Segundo Kaká, a consciência da presença divina foi determinante em sua trajetória. “A presença de Deus é o que realmente faz toda a diferença nas nossas vidas. É poderoso saber que Cristo está com a gente todos os dias”, afirmou. Ele lembrou que cresceu em lar cristão, recebeu orientação bíblica dos pais e sentiu a atuação espiritual em diversos momentos desde a base do futebol.
Acidente que quase o deixou paralítico
O ex-jogador relatou o episódio vivido aos 18 anos, quando sofreu um grave acidente em um parque aquático. Após descer um tobogã, bateu a cabeça no fundo da piscina, sangrou e recebeu alguns pontos. O primeiro exame não mostrou alterações e ele chegou a treinar normalmente nos dias seguintes.
Na quarta-feira, porém, a dor intensa no pescoço o levou novamente ao hospital. Os exames revelaram uma fratura séria na cervical.
“A minha primeira pergunta foi quando eu poderia voltar a treinar. O médico respondeu: ‘Hoje não é dia de questionar, é dia de agradecer. Na maioria desses casos, a pessoa não volta a andar’”, relatou.
Kaká passou por cirurgia e ficou seis meses afastado dos gramados. A pressão para voltar em alto nível e corresponder às expectativas o levou a um período de grande insegurança.
Crise de identidade no Real Madrid
O ex-atleta afirmou que, após ter sido eleito o melhor jogador do mundo, enfrentou uma crise de identidade quando passou a ser criticado na imprensa espanhola no período em que atuava pelo Real Madrid. Manchetes negativas, cobranças e lesões abalaram sua confiança.

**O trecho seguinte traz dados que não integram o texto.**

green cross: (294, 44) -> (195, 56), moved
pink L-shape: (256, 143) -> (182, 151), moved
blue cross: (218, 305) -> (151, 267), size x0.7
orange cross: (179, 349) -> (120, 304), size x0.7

“Eu tive uma crise de identidade muito grande. Saí de ser o melhor do mundo para me tornar uma das piores contratações do Real Madrid”, disse. “Era difícil acordar e ver meu rosto estampado nos jornais com notícias desse tipo.”
Ele destacou que esse processo foi decisivo para sua maturidade espiritual. Para Kaká, a tentativa de Satanás é sempre atacar aquilo que a Bíblia identifica como identidade do cristão. “Satanás tenta Jesus dizendo: ‘Se você é o Filho de Deus…’. A identidade tem muito valor.”
No período no Real Madrid, afirmou ter aprendido a separar desempenho profissional e identidade espiritual. “Eu não era nem o melhor do mundo nem a pior contratação. Eu era um filho de Deus.”
Identidade cristã acima da carreira
Kaká ressaltou que sua profissão nunca definiu quem ele era, mas apenas expressava parte de sua vocação. “A minha profissão não era a minha identidade. Era extensão da minha identidade em Cristo”, afirmou.
O ex-meio-campista concluiu sua ministração destacando que todo cristão precisa valorizar a presença de Deus acima de qualquer conquista.
“Foi um privilégio viver o que vivi no futebol. Os clubes, os títulos, os jogadores com quem convivi… tudo isso foi muito legal. Mas a presença de Deus na minha vida é muito mais incrível”, finalizou.